El brote de hantavirus detectado a bordo del MV Hondius, un crucero de expedición antártico que operó desde Ushuaia, generó atención internacional y abrió interrogantes sobre el origen del contagio. Sin embargo, la información epidemiológica disponible hasta el momento no permite asociar el inicio del brote con Tierra del Fuego.


De acuerdo con un relevamiento de FINNOVA, elaborado en base a información brindada por Pax and Crew Medical Assistance y a datos epidemiológicos oficiales, la provincia no registra circulación autóctona del virus y no presenta evidencia de presencia del roedor reservorio involucrado en la transmisión de la cepa Andes.

El hantavirus es una zoonosis viral que se transmite principalmente por inhalación de partículas contaminadas con excreciones de roedores infectados. En América del Sur, la única variante con transmisión documentada entre personas es el Virus Andes, cuya circulación está restringida a determinadas regiones de Argentina y Chile continental, a miles de kilómetros de Ushuaia.

El período de incubación de la enfermedad puede ir de una a seis semanas desde la exposición.
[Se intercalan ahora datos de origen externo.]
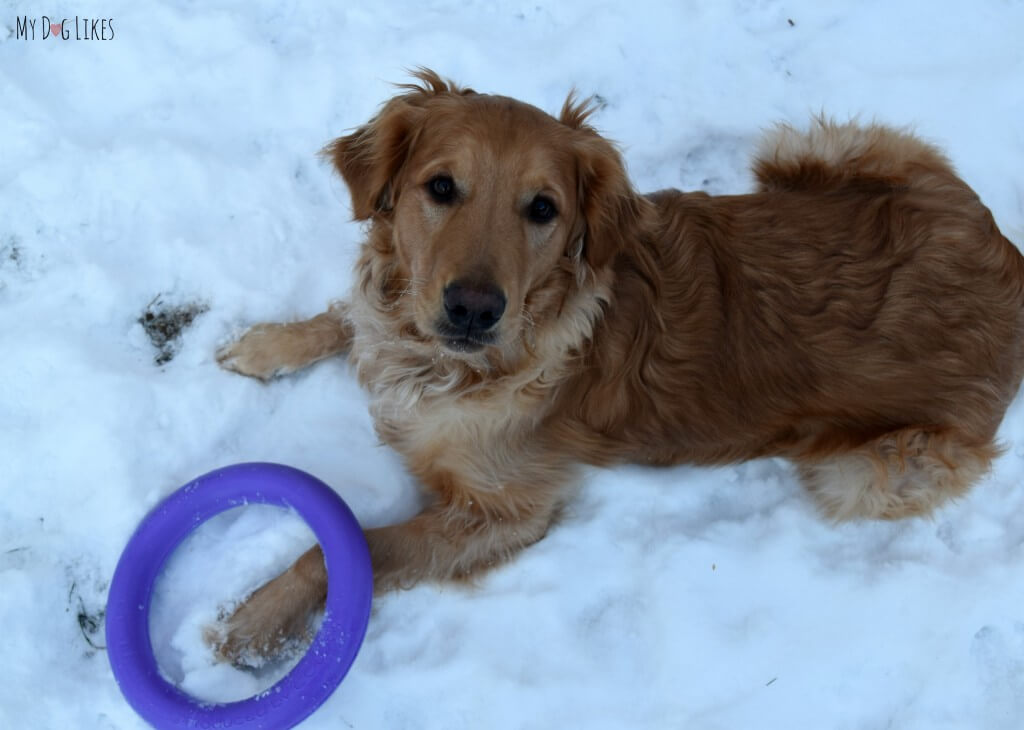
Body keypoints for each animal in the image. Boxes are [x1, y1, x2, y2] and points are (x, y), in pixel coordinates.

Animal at [209, 68, 1024, 659]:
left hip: (864, 471)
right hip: (824, 151)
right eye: (440, 187)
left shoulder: (502, 513)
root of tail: (1008, 259)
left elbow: (338, 552)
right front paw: (267, 344)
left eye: (543, 209)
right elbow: (350, 316)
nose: (473, 309)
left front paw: (251, 621)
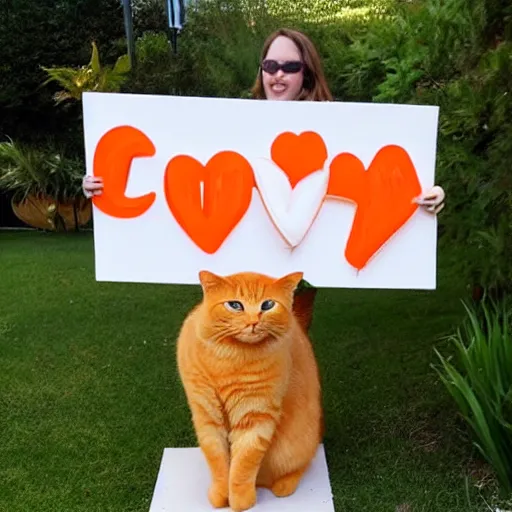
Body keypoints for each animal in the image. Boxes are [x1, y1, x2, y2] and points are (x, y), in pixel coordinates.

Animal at [175, 270, 320, 510]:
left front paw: (240, 501)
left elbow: (243, 466)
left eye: (268, 304)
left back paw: (284, 486)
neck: (230, 356)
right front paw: (220, 495)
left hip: (295, 447)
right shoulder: (206, 415)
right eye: (235, 305)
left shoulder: (256, 416)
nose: (253, 321)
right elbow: (218, 463)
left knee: (302, 465)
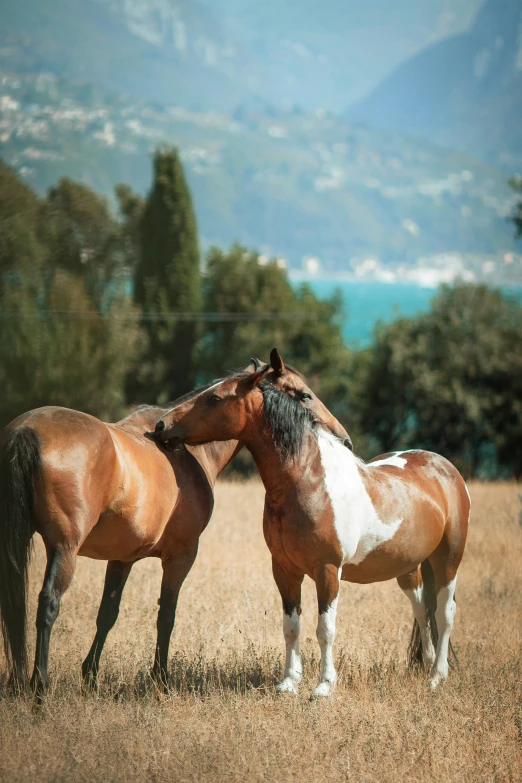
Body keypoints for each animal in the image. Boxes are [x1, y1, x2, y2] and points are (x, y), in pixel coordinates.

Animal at [0, 362, 350, 700]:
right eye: (303, 394)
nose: (343, 438)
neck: (188, 452)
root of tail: (25, 429)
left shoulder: (122, 558)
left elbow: (107, 613)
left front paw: (91, 677)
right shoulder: (181, 555)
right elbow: (166, 615)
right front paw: (162, 680)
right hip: (64, 549)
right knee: (48, 603)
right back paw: (40, 685)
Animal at [153, 352, 468, 696]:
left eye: (214, 398)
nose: (161, 425)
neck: (307, 480)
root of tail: (442, 466)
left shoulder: (327, 570)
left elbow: (324, 629)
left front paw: (324, 686)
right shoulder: (284, 569)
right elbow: (291, 626)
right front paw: (289, 682)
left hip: (448, 559)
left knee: (445, 612)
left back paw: (437, 676)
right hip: (408, 567)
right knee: (422, 610)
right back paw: (426, 667)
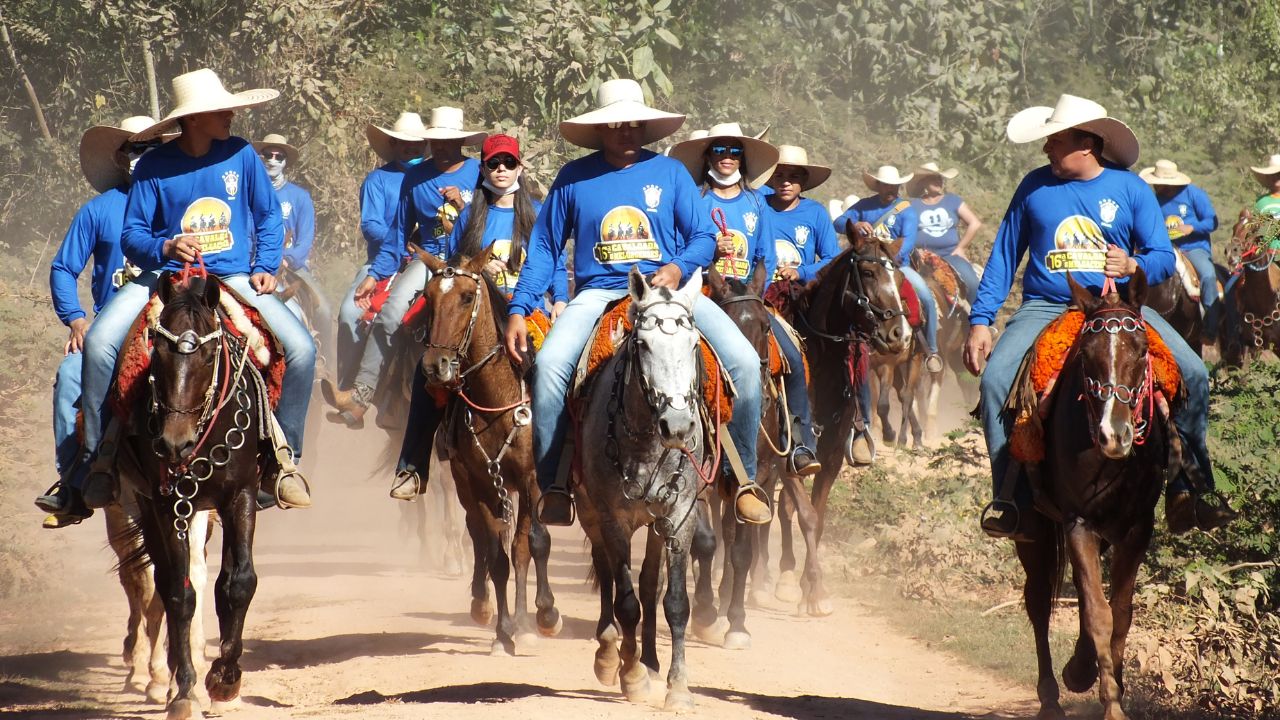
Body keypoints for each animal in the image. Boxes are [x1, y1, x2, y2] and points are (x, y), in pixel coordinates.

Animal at [115, 270, 277, 717]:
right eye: (157, 354)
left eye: (207, 356)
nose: (175, 444)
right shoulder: (169, 505)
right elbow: (178, 592)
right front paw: (186, 689)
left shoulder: (240, 495)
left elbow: (238, 582)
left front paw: (225, 679)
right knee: (158, 582)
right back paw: (165, 676)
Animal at [417, 249, 563, 653]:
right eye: (428, 298)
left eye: (467, 297)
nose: (435, 366)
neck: (498, 401)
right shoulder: (481, 483)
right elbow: (497, 556)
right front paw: (503, 631)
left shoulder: (532, 480)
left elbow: (533, 545)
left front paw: (544, 616)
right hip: (466, 485)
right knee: (480, 537)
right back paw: (482, 605)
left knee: (521, 546)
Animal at [578, 265, 711, 707]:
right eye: (643, 344)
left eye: (692, 344)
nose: (679, 425)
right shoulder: (612, 520)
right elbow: (626, 602)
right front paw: (631, 675)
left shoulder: (680, 516)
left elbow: (675, 602)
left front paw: (678, 686)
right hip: (588, 512)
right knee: (606, 573)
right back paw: (610, 655)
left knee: (651, 582)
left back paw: (650, 660)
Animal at [1013, 270, 1172, 717]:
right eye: (1086, 356)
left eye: (1141, 351)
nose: (1113, 435)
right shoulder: (1077, 524)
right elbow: (1099, 614)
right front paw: (1111, 702)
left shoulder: (1137, 529)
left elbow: (1119, 612)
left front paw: (1104, 681)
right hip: (1034, 531)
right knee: (1038, 600)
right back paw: (1052, 695)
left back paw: (1079, 669)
La transmisión entre personas, en los casos documentados para la cepa Andes, tiene mayor riesgo durante las fases prodrómicas y los primeros días de síntomas, especialmente en contextos de contacto estrecho y prolongado.

En Tierra del Fuego, desde que la enfermedad fue incorporada al sistema de notificación obligatoria en 1996, no se registraron casos contraídos en la provincia. Las zonas donde históricamente se notificaron contagios corresponden a regiones del noroeste de la Patagonia argentina y Chile continental.

El Ministerio de Salud de Tierra del Fuego, Antártida e Islas del Atlántico Sur también confirmó en rueda de prensa que la provincia no presenta riesgo de transmisión local asociado al Virus Andes.

Según la información epidemiológica disponible hasta la fecha, el caso cero habría correspondido a viajeros que recorrieron distintas zonas endémicas de Argentina y Chile continental durante los meses previos al embarque. Por el período de incubación, el virus pudo haberse contraído en alguno de esos destinos antes de la llegada a Ushuaia.

La investigación epidemiológica no encontró evidencia que permita afirmar que el contagio inicial ocurrió en la capital fueguina. La transmisión a bordo, en cambio, se explica por las condiciones de convivencia en un entorno cerrado como un barco, un fenómeno ya documentado para la cepa Andes cuando existe contacto estrecho entre personas.

El tema tiene además un impacto sensible para Tierra del Fuego. El turismo de expedición antártico es una actividad central para la provincia. Con alrededor de 500 escalas anuales, el 95% de los cruceros antárticos del mundo opera desde Ushuaia.

Por eso, ante una contingencia sanitaria vinculada a operaciones marítimas en la región, la precisión de la información resulta clave para diferenciar un riesgo real de una interpretación equivocada con posibles consecuencias sobre el destino. En este caso, los datos disponibles no permiten afirmar que Ushuaia haya sido el origen del brote.